(Supplied data):

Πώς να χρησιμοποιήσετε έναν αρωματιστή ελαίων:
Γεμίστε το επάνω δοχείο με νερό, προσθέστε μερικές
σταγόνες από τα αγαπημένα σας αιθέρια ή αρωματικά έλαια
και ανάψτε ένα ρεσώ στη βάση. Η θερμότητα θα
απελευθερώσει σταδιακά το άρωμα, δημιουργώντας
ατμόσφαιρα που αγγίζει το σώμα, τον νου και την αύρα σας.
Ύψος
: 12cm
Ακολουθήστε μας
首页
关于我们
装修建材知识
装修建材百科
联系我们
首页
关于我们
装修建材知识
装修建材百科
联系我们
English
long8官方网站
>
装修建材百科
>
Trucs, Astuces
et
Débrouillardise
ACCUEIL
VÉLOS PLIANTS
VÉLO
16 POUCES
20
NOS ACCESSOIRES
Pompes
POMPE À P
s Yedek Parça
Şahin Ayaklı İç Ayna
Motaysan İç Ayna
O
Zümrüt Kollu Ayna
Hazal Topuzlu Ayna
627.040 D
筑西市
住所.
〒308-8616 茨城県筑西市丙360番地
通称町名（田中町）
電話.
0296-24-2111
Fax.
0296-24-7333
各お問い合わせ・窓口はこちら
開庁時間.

==

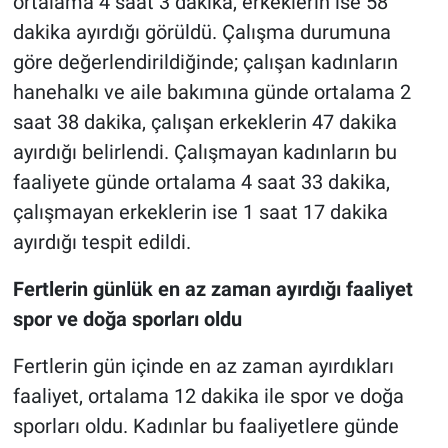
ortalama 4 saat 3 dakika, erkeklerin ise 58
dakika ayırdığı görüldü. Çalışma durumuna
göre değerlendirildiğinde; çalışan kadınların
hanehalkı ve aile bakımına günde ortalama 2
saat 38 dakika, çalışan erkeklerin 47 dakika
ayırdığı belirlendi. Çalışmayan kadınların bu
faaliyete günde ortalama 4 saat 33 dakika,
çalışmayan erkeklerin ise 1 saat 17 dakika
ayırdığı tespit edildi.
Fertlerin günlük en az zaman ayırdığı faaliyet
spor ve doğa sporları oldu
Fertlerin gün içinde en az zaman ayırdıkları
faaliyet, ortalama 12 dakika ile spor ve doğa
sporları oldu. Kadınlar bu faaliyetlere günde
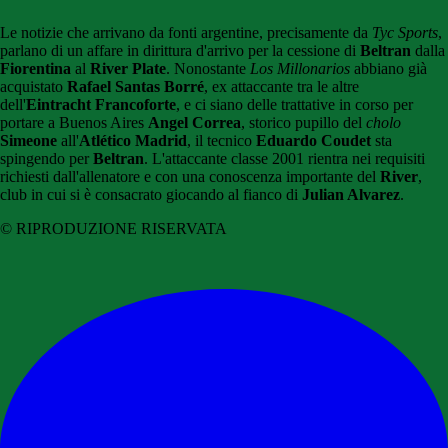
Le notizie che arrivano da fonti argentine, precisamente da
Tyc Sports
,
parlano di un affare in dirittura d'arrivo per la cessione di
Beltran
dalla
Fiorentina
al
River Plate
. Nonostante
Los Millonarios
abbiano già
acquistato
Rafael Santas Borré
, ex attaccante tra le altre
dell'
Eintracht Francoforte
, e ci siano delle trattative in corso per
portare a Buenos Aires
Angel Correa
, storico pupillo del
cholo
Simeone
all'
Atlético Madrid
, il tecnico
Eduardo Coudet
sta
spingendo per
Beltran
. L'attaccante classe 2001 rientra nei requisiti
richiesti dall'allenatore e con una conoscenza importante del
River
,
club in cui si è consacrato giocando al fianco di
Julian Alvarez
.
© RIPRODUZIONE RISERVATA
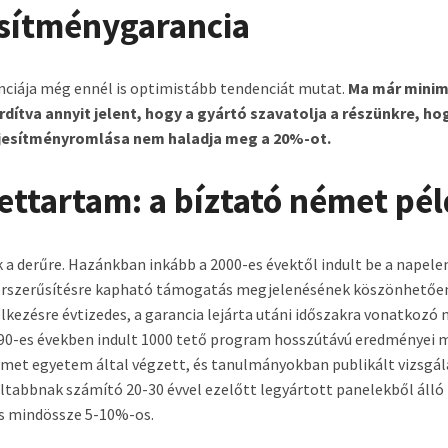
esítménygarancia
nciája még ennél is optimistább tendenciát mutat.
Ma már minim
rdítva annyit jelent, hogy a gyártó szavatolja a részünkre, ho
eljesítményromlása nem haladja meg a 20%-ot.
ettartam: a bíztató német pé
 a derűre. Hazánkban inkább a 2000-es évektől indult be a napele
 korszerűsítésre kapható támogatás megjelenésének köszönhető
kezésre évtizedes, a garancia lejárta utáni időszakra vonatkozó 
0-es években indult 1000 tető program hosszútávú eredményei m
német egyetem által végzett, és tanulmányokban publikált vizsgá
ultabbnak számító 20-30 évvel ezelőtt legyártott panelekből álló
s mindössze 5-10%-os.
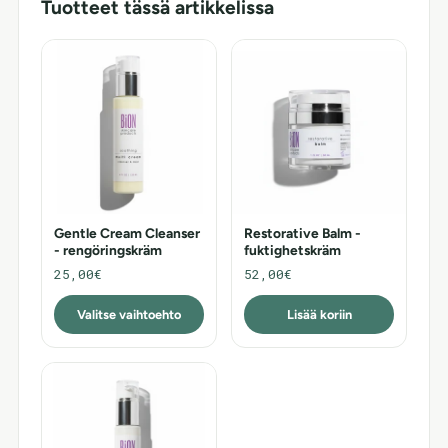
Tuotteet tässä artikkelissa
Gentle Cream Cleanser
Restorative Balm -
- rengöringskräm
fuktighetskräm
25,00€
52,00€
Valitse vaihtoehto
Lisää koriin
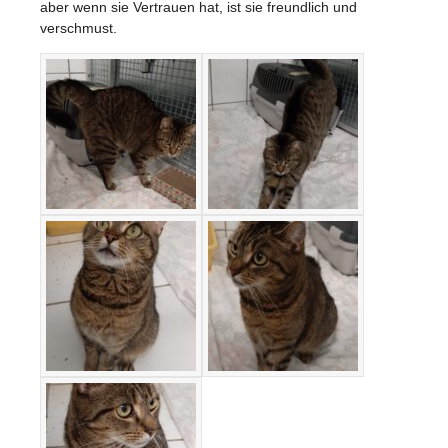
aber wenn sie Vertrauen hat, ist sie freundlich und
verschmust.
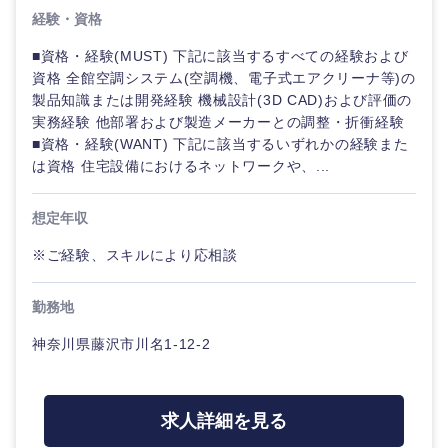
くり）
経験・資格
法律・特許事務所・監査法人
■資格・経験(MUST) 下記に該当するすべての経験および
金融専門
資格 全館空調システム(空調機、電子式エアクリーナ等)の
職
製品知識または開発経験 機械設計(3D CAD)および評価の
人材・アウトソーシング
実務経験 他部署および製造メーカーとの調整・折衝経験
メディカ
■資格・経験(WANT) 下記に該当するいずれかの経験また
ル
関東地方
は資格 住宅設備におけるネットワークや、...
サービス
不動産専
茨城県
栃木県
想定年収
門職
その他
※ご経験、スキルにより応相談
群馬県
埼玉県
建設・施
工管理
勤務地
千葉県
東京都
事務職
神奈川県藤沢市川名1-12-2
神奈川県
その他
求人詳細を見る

(Task directions):
When a line of the data holds the string "kadınların", pick it out and copy it.

(Solution for this exercise):
göre değerlendirildiğinde; çalışan kadınların
ayırdığı belirlendi. Çalışmayan kadınların bu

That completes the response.